Jovanessa Ribeiro lembrou que a resolução visa à desinstitucionalização e foca no tratamento ambulatorial, tendo a internação como uma exceção, no menor tempo possível. Ela lembrou que o estado tem metade das medidas de segurança de internação do país, que ocupam os três hospitais de custódia existentes e adiantou que ainda não há internações decorrentes de medida de segurança em hospitais gerais no estado e que esses hospitais ainda não têm condições de receber essa população. “Há ganhos com a resolução, mas não se pode negar que há preocupações relacionadas à questão da internação, ao fechamento de hospitais e à inclusão em hospital geral, mas tudo está sendo muito bem analisado para que cheguemos a um denominador comum de tratamento de saúde, dignidade e segurança do paciente e da sociedade, sem perder de vista que nós estamos falando de pessoas em transtorno mental, em conflito com a lei”, concluiu.

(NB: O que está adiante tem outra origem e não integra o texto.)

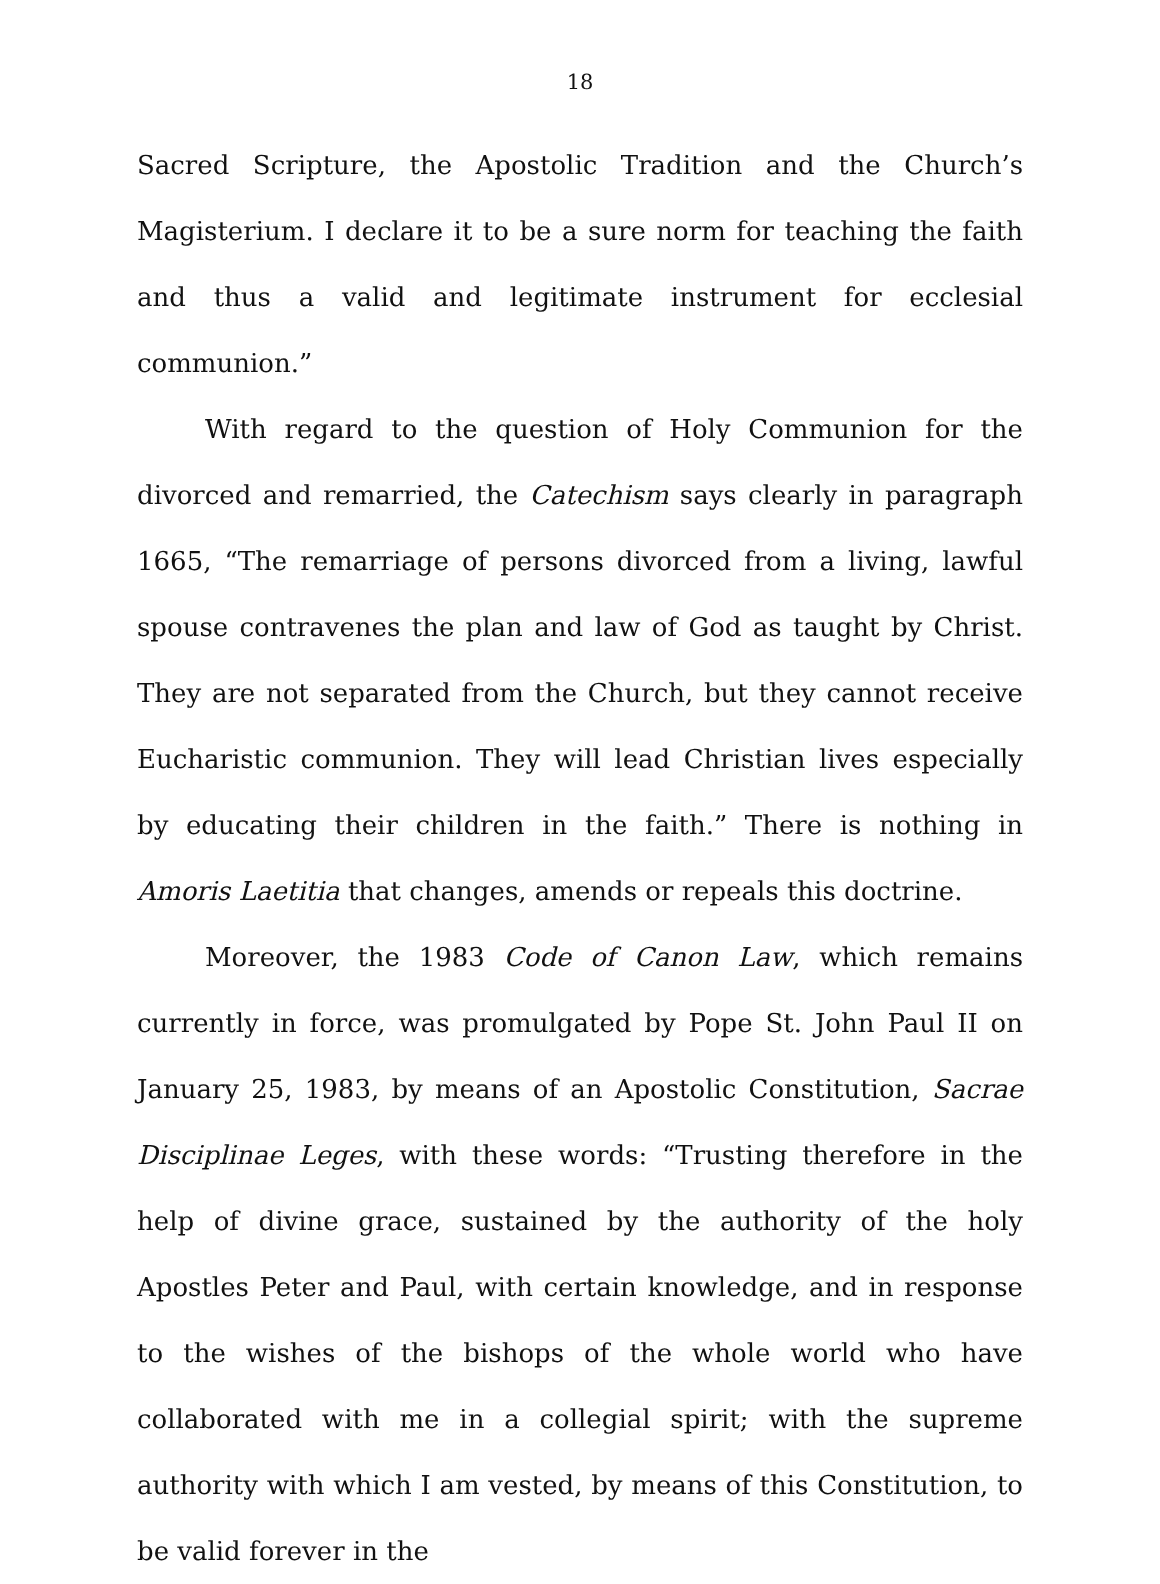18
Sacred Scripture, the Apostolic Tradition and the Church’s Magisterium. I declare it to be a sure norm for teaching the faith and thus a valid and legitimate instrument for ecclesial communion.”
With regard to the question of Holy Communion for the divorced and remarried, the Catechism says clearly in paragraph 1665, “The remarriage of persons divorced from a living, lawful spouse contravenes the plan and law of God as taught by Christ. They are not separated from the Church, but they cannot receive Eucharistic communion. They will lead Christian lives especially by educating their children in the faith.” There is nothing in Amoris Laetitia that changes, amends or repeals this doctrine.
Moreover, the 1983 Code of Canon Law, which remains currently in force, was promulgated by Pope St. John Paul II on January 25, 1983, by means of an Apostolic Constitution, Sacrae Disciplinae Leges, with these words: “Trusting therefore in the help of divine grace, sustained by the authority of the holy Apostles Peter and Paul, with certain knowledge, and in response to the wishes of the bishops of the whole world who have collaborated with me in a collegial spirit; with the supreme authority with which I am vested, by means of this Constitution, to be valid forever in the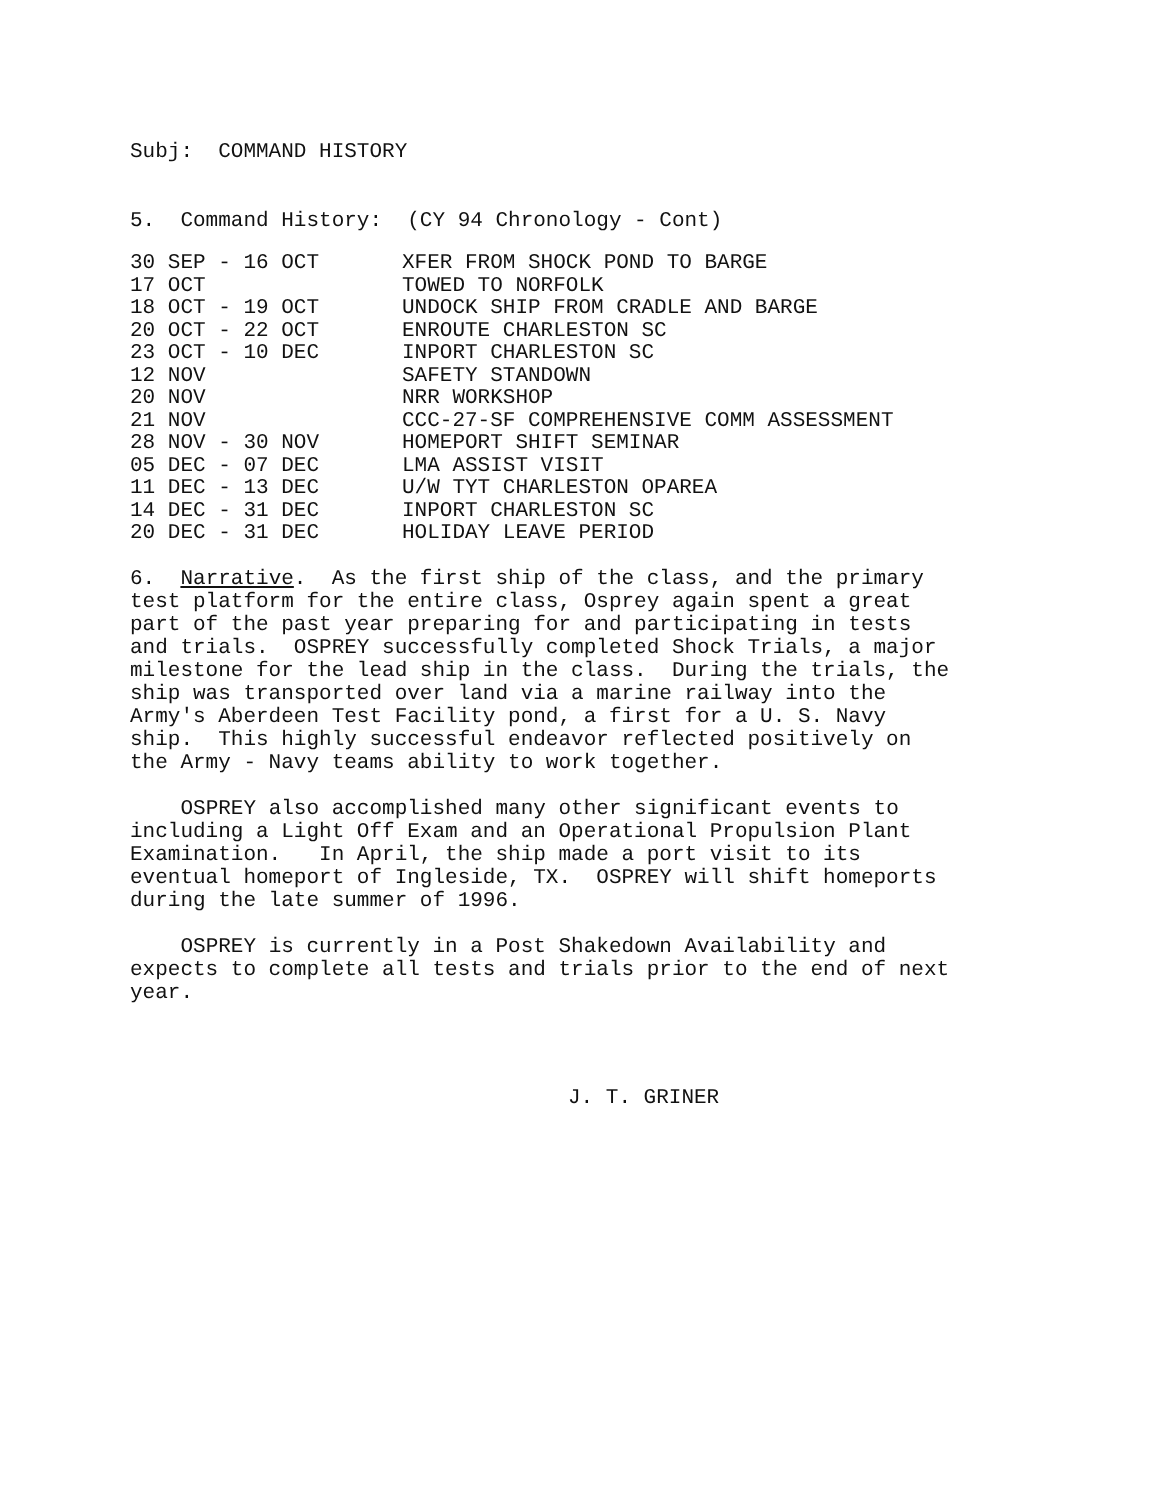Subj: COMMAND HISTORY
5. Command History: (CY 94 Chronology - Cont)
| 30 SEP - 16 OCT | XFER FROM SHOCK POND TO BARGE |
| 17 OCT | TOWED TO NORFOLK |
| 18 OCT - 19 OCT | UNDOCK SHIP FROM CRADLE AND BARGE |
| 20 OCT - 22 OCT | ENROUTE CHARLESTON SC |
| 23 OCT - 10 DEC | INPORT CHARLESTON SC |
| 12 NOV | SAFETY STANDOWN |
| 20 NOV | NRR WORKSHOP |
| 21 NOV | CCC-27-SF COMPREHENSIVE COMM ASSESSMENT |
| 28 NOV - 30 NOV | HOMEPORT SHIFT SEMINAR |
| 05 DEC - 07 DEC | LMA ASSIST VISIT |
| 11 DEC - 13 DEC | U/W TYT CHARLESTON OPAREA |
| 14 DEC - 31 DEC | INPORT CHARLESTON SC |
| 20 DEC - 31 DEC | HOLIDAY LEAVE PERIOD |
6. Narrative. As the first ship of the class, and the primary test platform for the entire class, Osprey again spent a great part of the past year preparing for and participating in tests and trials. OSPREY successfully completed Shock Trials, a major milestone for the lead ship in the class. During the trials, the ship was transported over land via a marine railway into the Army's Aberdeen Test Facility pond, a first for a U. S. Navy ship. This highly successful endeavor reflected positively on the Army - Navy teams ability to work together.
OSPREY also accomplished many other significant events to including a Light Off Exam and an Operational Propulsion Plant Examination. In April, the ship made a port visit to its eventual homeport of Ingleside, TX. OSPREY will shift homeports during the late summer of 1996.
OSPREY is currently in a Post Shakedown Availability and expects to complete all tests and trials prior to the end of next year.
J. T. GRINER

O procurador de Justiça Paulo José de Palma, também integrante do Ceimpa, recordou o histórico da política antimanicomial, a partir da reforma psiquiátrica, na década de 1970, e o arcabouço legal da Resolução 487/23, a Lei nº 10.216/01, que dispõe sobre a proteção e os direitos das pessoas portadoras de transtornos mentais e a Convenção sobre os Direitos da Pessoa com Deficiência, de 2006, asseverando que a política antimanicomial é legal, constitucional e convencional. Ele lembrou que a resolução pretende a desinstitucionalização e o tratamento dos doentes mentais de forma diferente da internação, trabalhando a internação como absoluta exceção e apenas admissível se for patrocinada pelo Sistema Unico de Saúde (SUS). 

Por fim, destacou os principais desafios para a implementação da Resolução nº 487/23 no estado apontados pelo Ceimpa: o elevado número de pessoas em medidas de segurança, a necessidade de uma articulação intersetorial, as desigualdades territoriais em relação à assistência, à saúde, a necessidade de mudança de paradigma cultural e de e financiamento para o serviço de residências terapêuticas.

Também estiveram presentes o desembargador Ruy Alberto Leme Cavalheiro e os juízes Alessandra Teixeira Miguel, Fabricio Reali Zia, Gilson Miguel Gomes da Silva e Marcia Helena Bosch, entre outros magistrados, servidores e outros profissionais.